ARTICLE AD BOX
KincaiMedia, JAKARTA -- Nabi Muhammad SAW telah berpesan kepada umatnya agar selalu berpegang teguh pada Alquran dan Sunnah beliau. Sepeninggal Rasulullah SAW, orang-orang nan menjadi rujukan diberi gelar ulama.
Mengutip kitab Tasawuf Sebagai Kritik Sosial, dalam Alquran kata ustadz disebut dua kali, adalah pada surah asy-Syu’ara ayat ke-197 dan Fathir ayat ke-28.
Yang pertama bercerita tentang ustadz Bani Israil dan nan lainnya mengenai ustadz kauniyah. Peran krusial kaum ustadz sudah ditegaskan Rasulullah SAW dalam suatu hadits. Mereka apalagi disebut sebagai mahir warisnya para nabi dan rasul.
Secara kebahasaan, ulama’ adalah corak plural dari ‘alim nan berfaedah ‘orang nan berpengetahuan, mahir ilmu, namalain ilmuwan.’ Berbeda dengan kata ulama, kata ‘alim disebut lebih banyak di dalam Alquran, adalah 140 kali. Semuanya merujuk pada salah satu Asma al-Husna, al-‘Alim, adalah Allah nan Mahamengetahui.
Dalam pandangan Islam, ustadz mempunyai kedudukan nan tinggi. Surah az-Zumar ayat sembilan menunjukkan, Allah SWT mengisyaratkan tidak sama antara orang musyrik dan orang nan berilmu beribadah--lantaran takut dan penuh angan pada Sang Pencipta.
Ayat nan sama juga ditutup dengan pertanyaan retoris (terjemahannya): “Katakanlah, ‘Adakah sama orang-orang nan mengetahui (ya’lamuuna) dengan orang-orang nan tidak mengetahui?’ Sesungguhnya orang nan berakal-lah nan dapat menerima pelajaran.”
Seorang ustadz masyhur dalam era klasik, Ibnu Asakir, pernah mengingatkan orang-orang agar berhati-hati dalam menjaga lisan dan perbuatan. Jangan sampai menghina, menjelek-jelekkan, namalain menyakiti hati dan emosi ulama. Sebab, kedudukan ustadz berbeda daripada orang biasa, termasuk sekalipun penguasa.

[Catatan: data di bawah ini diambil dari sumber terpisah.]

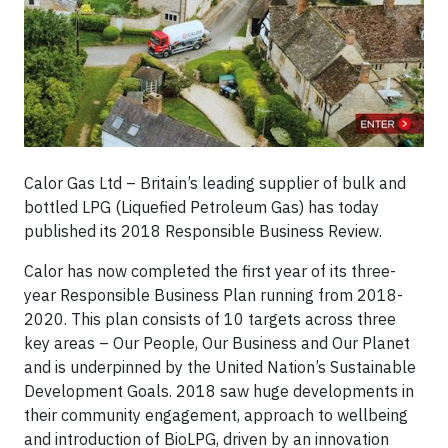
Calor Gas Ltd – Britain’s leading supplier of bulk and
bottled LPG (Liquefied Petroleum Gas) has today
published its 2018 Responsible Business Review.
Calor has now completed the first year of its three-
year Responsible Business Plan running from 2018-
2020. This plan consists of 10 targets across three
key areas – Our People, Our Business and Our Planet
and is underpinned by the United Nation’s Sustainable
Development Goals. 2018 saw huge developments in
their community engagement, approach to wellbeing
and introduction of BioLPG, driven by an innovation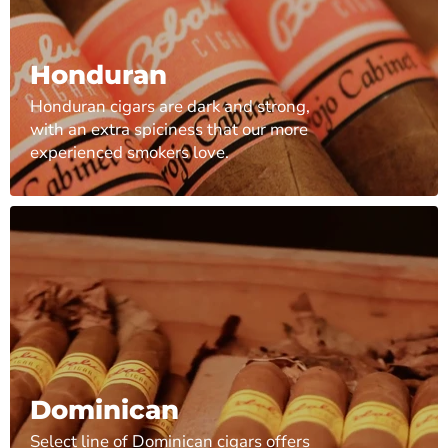
Honduran
Honduran cigars are dark and strong,
with an extra spiciness that our more
experienced smokers love.
Dominican
Select line of Dominican cigars offers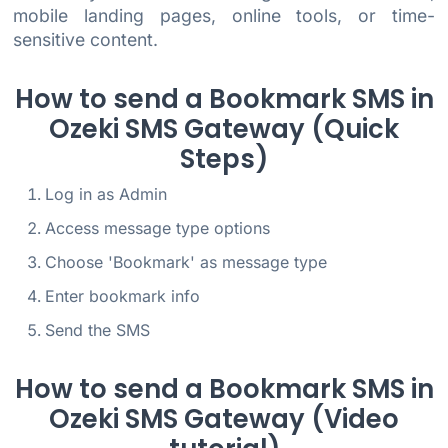
mobile landing pages, online tools, or time-
sensitive content.
How to send a Bookmark SMS in
Ozeki SMS Gateway (Quick
Steps)
Log in as Admin
Access message type options
Choose 'Bookmark' as message type
Enter bookmark info
Send the SMS
How to send a Bookmark SMS in
Ozeki SMS Gateway (Video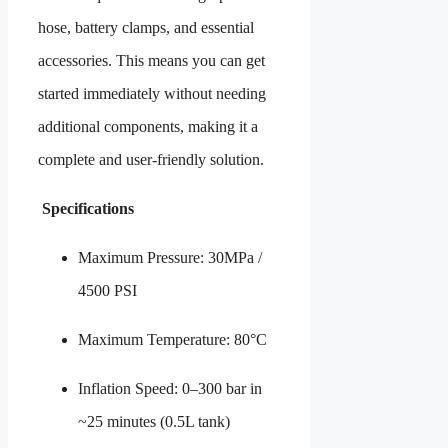
hose, battery clamps, and essential
accessories. This means you can get
started immediately without needing
additional components, making it a
complete and user-friendly solution.
Specifications
Maximum Pressure: 30MPa /
4500 PSI
Maximum Temperature: 80°C
Inflation Speed: 0–300 bar in
~25 minutes (0.5L tank)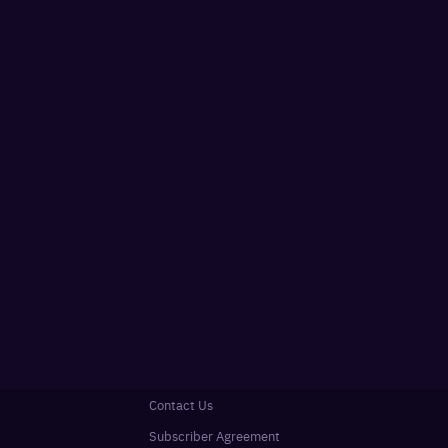
Contact Us
Subscriber Agreement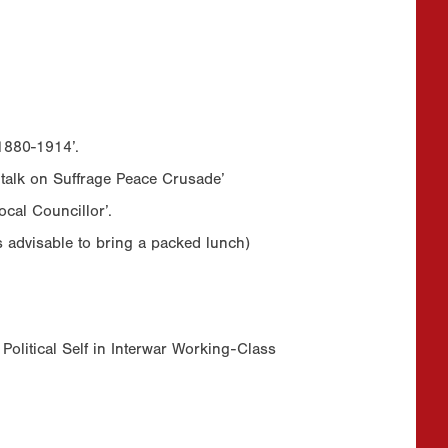
 1880-1914’.
 talk on Suffrage Peace Crusade’
cal Councillor’.
is advisable to bring a packed lunch)
 Political Self in Interwar Working-Class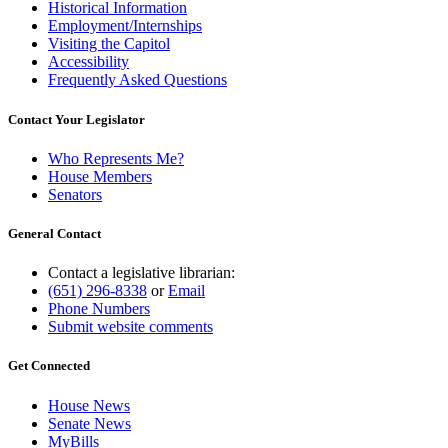
Historical Information
Employment/Internships
Visiting the Capitol
Accessibility
Frequently Asked Questions
Contact Your Legislator
Who Represents Me?
House Members
Senators
General Contact
Contact a legislative librarian:
(651) 296-8338
or
Email
Phone Numbers
Submit website comments
Get Connected
House News
Senate News
MyBills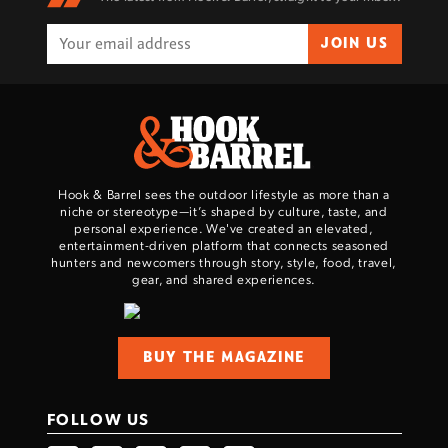
JOIN US
Hook & Barrel sees the outdoor lifestyle as more than a
niche or stereotype—it’s shaped by culture, taste, and
personal experience. We've created an elevated,
entertainment-driven platform that connects seasoned
hunters and newcomers through story, style, food, travel,
gear, and shared experiences.
BUY THE MAGAZINE
FOLLOW US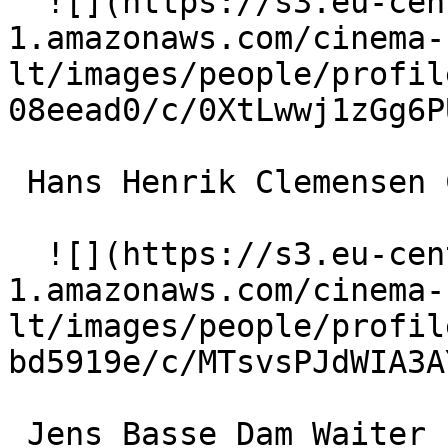
  ![](https://s3.eu-central-
1.amazonaws.com/cinema-
lt/images/people/profil
08eead0/c/0XtLwwj1zGg6P
 Hans Henrik Clemensen Chef 

  ![](https://s3.eu-central-
1.amazonaws.com/cinema-
lt/images/people/profil
bd5919e/c/MTsvsPJdWIA3A
 Jens Basse Dam Waiter 
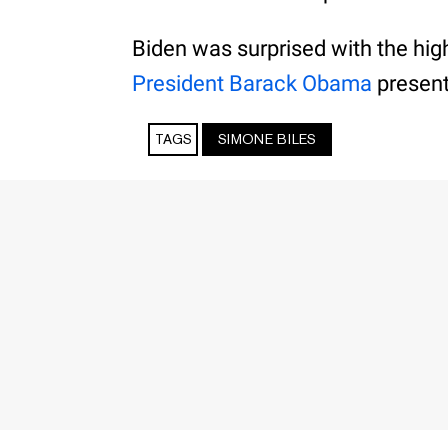
Biden was surprised with the hi
President Barack Obama
present
TAGS
SIMONE BILES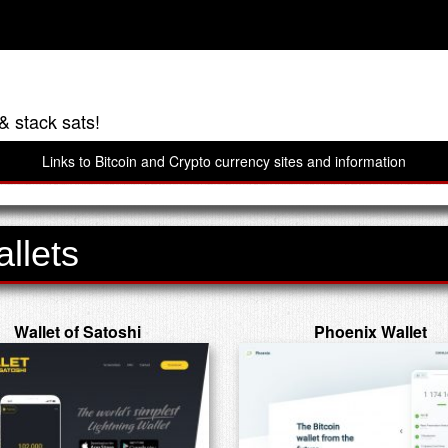
& stack sats!
Links to Bitcoin and Crypto currency sites and information
llets
Wallet of Satoshi
Phoenix Wallet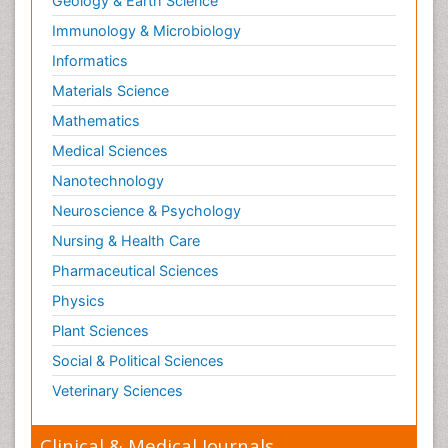
Geology & Earth Science
Immunology & Microbiology
Informatics
Materials Science
Mathematics
Medical Sciences
Nanotechnology
Neuroscience & Psychology
Nursing & Health Care
Pharmaceutical Sciences
Physics
Plant Sciences
Social & Political Sciences
Veterinary Sciences
Clinical & Medical Journals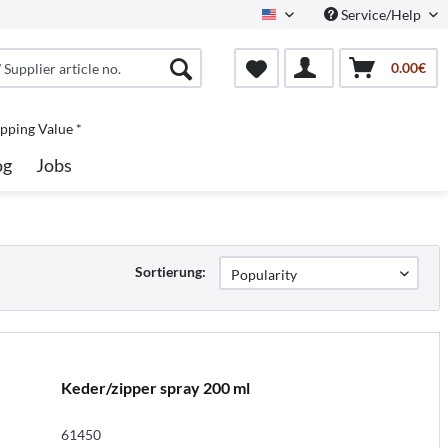
Service/Help
North America
0.00€
pping Value *
og
Jobs
Sortierung:
Keder/zipper spray 200 ml
61450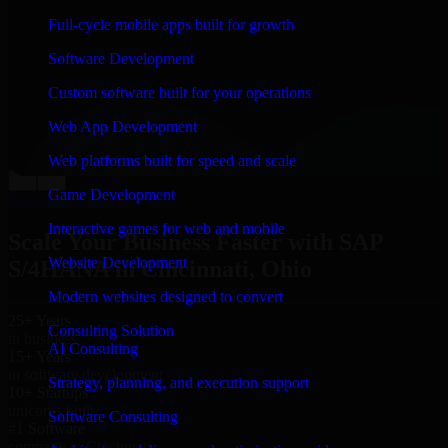
“
Richard and his team did a great job contacting me
Full-cycle mobile apps built for growth
and keeping me updated regarding my project in
Cincinnati, Ohio. I was trying to build it on my own
Software Development
and it looked terrible; however, Richard and his team
saved my project. I will keep in touch with this
Custom software built for your operations
company when I need their help again.
”
Web App Development
Adrian Jones
Co-Founder & COO, CloutTech
Web platforms built for speed and scale
←
→
Game Development
View all reviews
Interactive games for web and mobile
Scale Your Business Faster with SAP
Website Development
S/4HANA in Cincinnati, Ohio
Modern websites designed to convert
25+ Years
Consulting Solution
in business
AI Consulting
15+ Years
in software development
Strategy, planning, and execution support
10+ Startups
unicorns built
Software Consulting
#1 Software
company in Cincinnati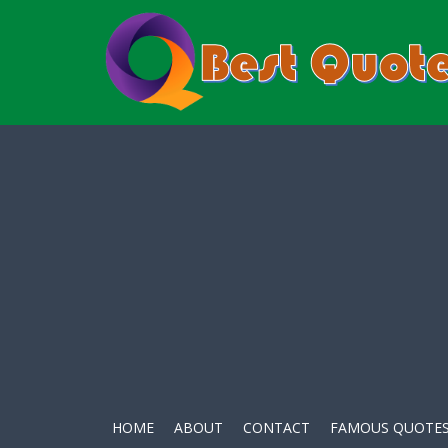
HOME
ABOUT
CONTACT
FAMOUS QUOTE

"Saudaraku, ketahuilah bahwa daging para ustadz itu beracun," kata master hadits sekaligus sejarawan dari Damaskus (Suriah) itu, seperti dikutip dari kitab Tasawuf dan Ihsan.
Apa artinya "daging ustadz beracun"? Maksudnya, siapa pun nan telah memfitnah mereka, pasti bakal terkena nasib buruk; ibaratkan tubuh terkena racun.

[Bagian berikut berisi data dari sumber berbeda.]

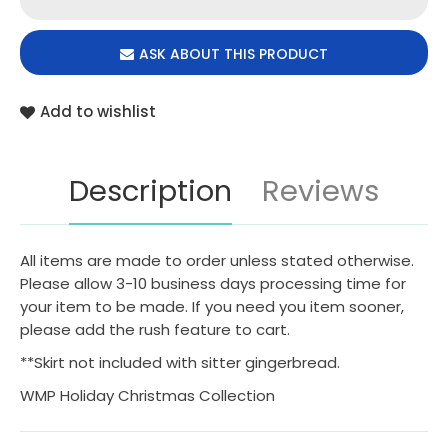
ASK ABOUT THIS PRODUCT
Add to wishlist
Description
Reviews
All items are made to order unless stated otherwise.
Please allow 3-10 business days processing time for
your item to be made. If you need you item sooner,
please add the rush feature to cart.
**Skirt not included with sitter gingerbread.
WMP Holiday Christmas Collection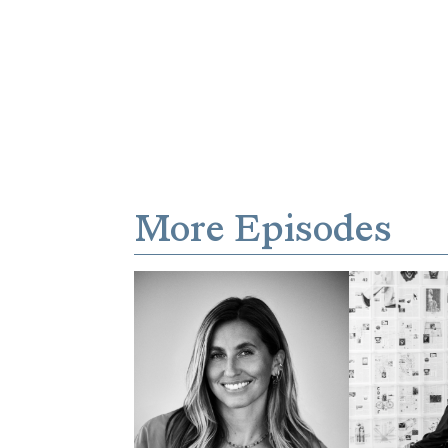
More Episodes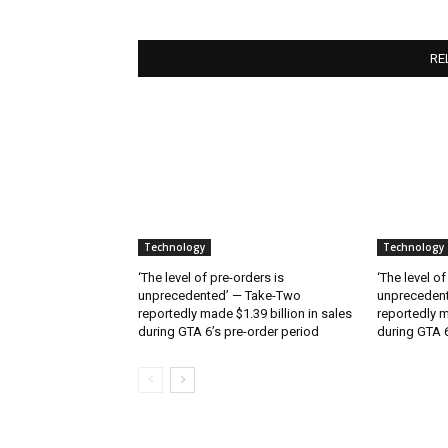
RE
Technology
Technology
‘The level of pre-orders is
‘The level of
unprecedented’ — Take-Two
unpreceden
reportedly made $1.39 billion in sales
reportedly m
during GTA 6’s pre-order period
during GTA 6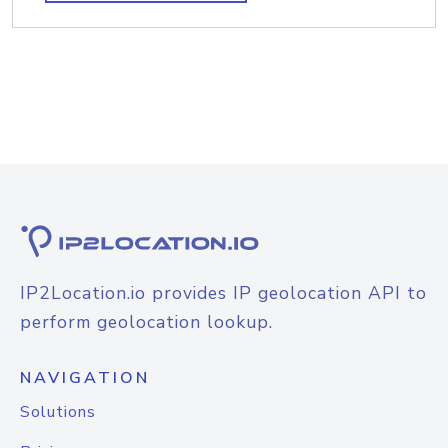
IP2Location.io provides IP geolocation API to
perform geolocation lookup.
NAVIGATION
Solutions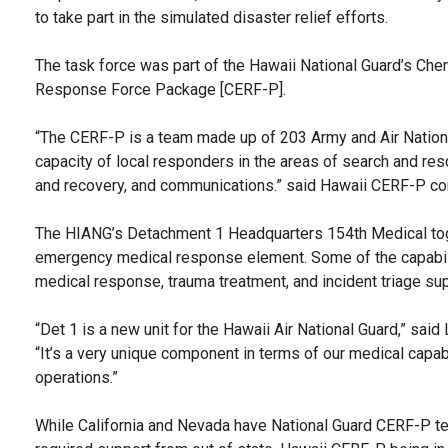
to take part in the simulated disaster relief efforts.
The task force was part of the Hawaii National Guard’s Chem
Response Force Package [CERF-P].
“The CERF-P is a team made up of 203 Army and Air Nation
capacity of local responders in the areas of search and res
and recovery, and communications.” said Hawaii CERF-P co
The HIANG’s Detachment 1 Headquarters 154th Medical toge
emergency medical response element. Some of the capabili
medical response, trauma treatment, and incident triage sup
“Det 1 is a new unit for the Hawaii Air National Guard,” s
“It’s a very unique component in terms of our medical capabi
operations.”
While California and Nevada have National Guard CERF-P tea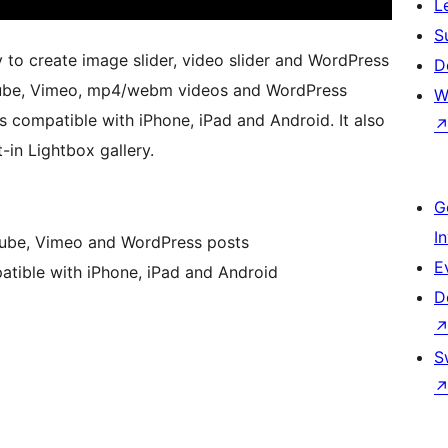
L
S
 to create image slider, video slider and WordPress
D
uTube, Vimeo, mp4/webm videos and WordPress
W
 is compatible with iPhone, iPad and Android. It also
-in Lightbox gallery.
G
I
ube, Vimeo and WordPress posts
E
patible with iPhone, iPad and Android
D
S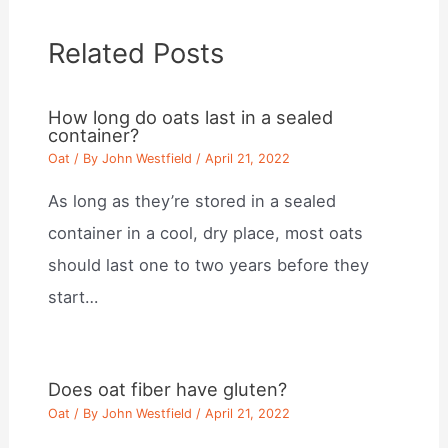
Related Posts
How long do oats last in a sealed
container?
Oat
/ By
John Westfield
/
April 21, 2022
As long as they’re stored in a sealed
container in a cool, dry place, most oats
should last one to two years before they
start…
Does oat fiber have gluten?
Oat
/ By
John Westfield
/
April 21, 2022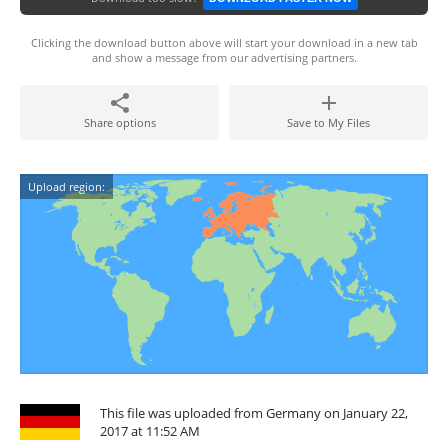
Clicking the download button above will start your download in a new tab
and show a message from our advertising partners.
Share options
Save to My Files
Upload region:
This file was uploaded from Germany on January 22,
2017 at 11:52 AM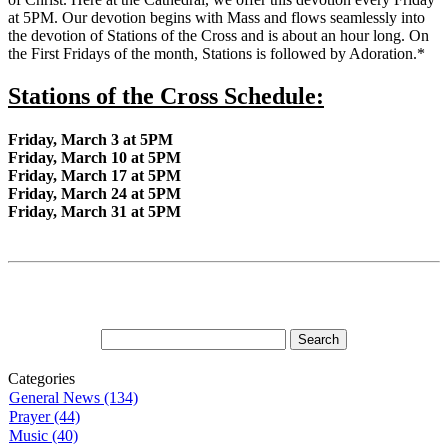
at 5PM. Our devotion begins with Mass and flows seamlessly into
the devotion of Stations of the Cross and is about an hour long. On
the First Fridays of the month, Stations is followed by Adoration.*
Stations of the Cross Schedule:
Friday, March 3 at 5PM
Friday, March 10 at 5PM
Friday, March 17 at 5PM
Friday, March 24 at 5PM
Friday, March 31 at 5PM
Categories
General News (134)
Prayer (44)
Music (40)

Alquran adalah surah al-Hujurat ayat ke-12, mengibaratkan perbuatan menggunjing namalain mencari-cari keburukan orang lain sebagai "memakan daging kerabat sendiri nan telah mati."
Maka, menjelek-jelekkan ustadz di depan umum tentunya lebih parah lagi. Tidak hanya diibaratkan sebagai orang nan menjijikkan (karena menyantap bangkai), tetapi juga kelak menerima sakit akibat perbuatannya itu.